Pair Trading with Adagene and AnaptysBio

The main advantage of trading using opposite Adagene and AnaptysBio positions is that it hedges away some unsystematic risk. Because of two separate transactions, even if Adagene position performs unexpectedly, AnaptysBio can make up some of the losses. Pair trading also minimizes risk from directional movements in the market. For example, if an entire industry or sector drops because of unexpected headlines, the short position in AnaptysBio will offset losses from the drop in AnaptysBio's long position.

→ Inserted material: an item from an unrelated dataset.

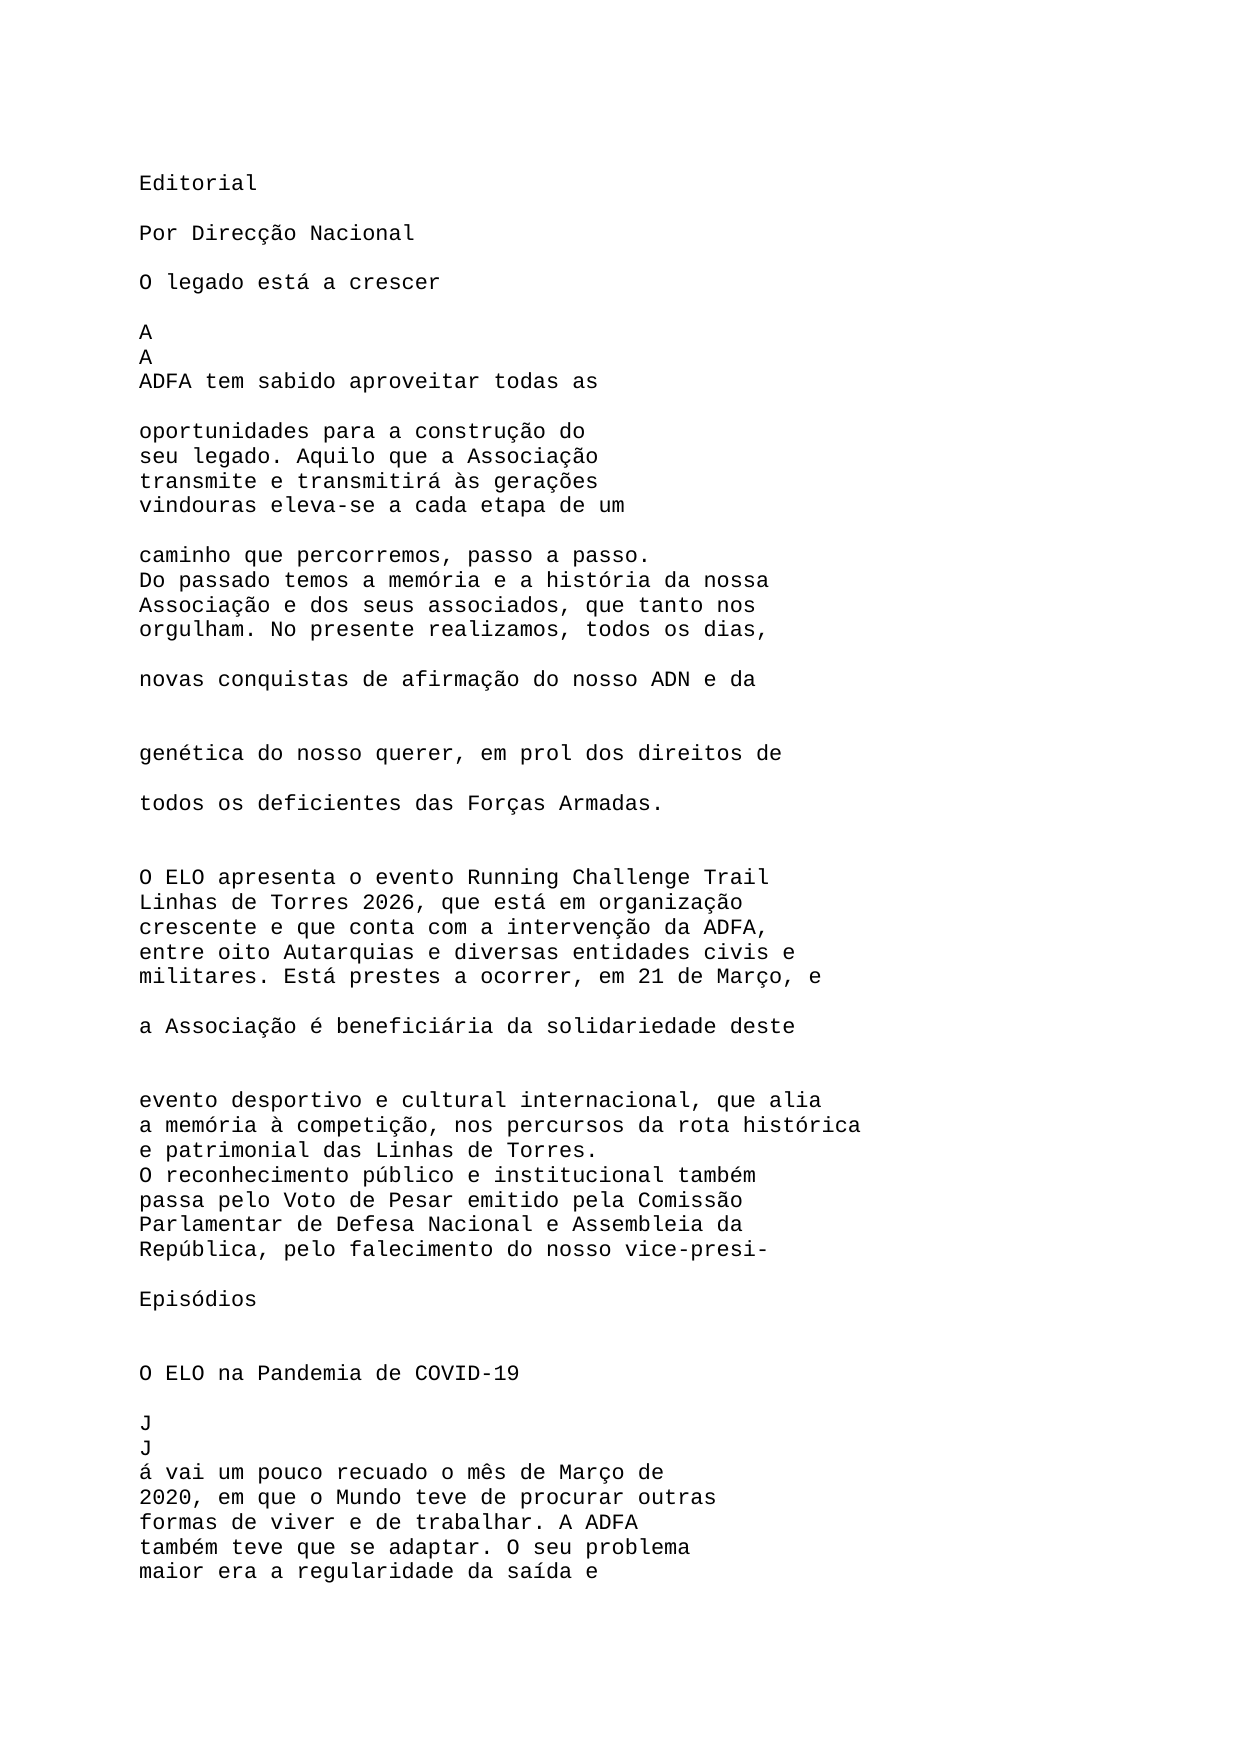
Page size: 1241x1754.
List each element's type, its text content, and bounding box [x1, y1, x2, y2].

The idea behind Adagene and AnaptysBio pairs trading is to make the combined position market-neutral, meaning the overall market's direction will not affect its win or loss (or potential downside or upside). This can be achieved by designing a pairs trade with two highly correlated stocks or equities that operate in a similar space or sector, making it possible to obtain profits through simple and relatively low-risk investment.
Check out your portfolio center.
Note that this page's information should be used as a complementary analysis to find the right mix of equity instruments to add to your existing portfolios or create a brand new portfolio. You can also try the Cryptocurrency Center module to build and monitor diversified portfolio of extremely risky digital assets and cryptocurrency.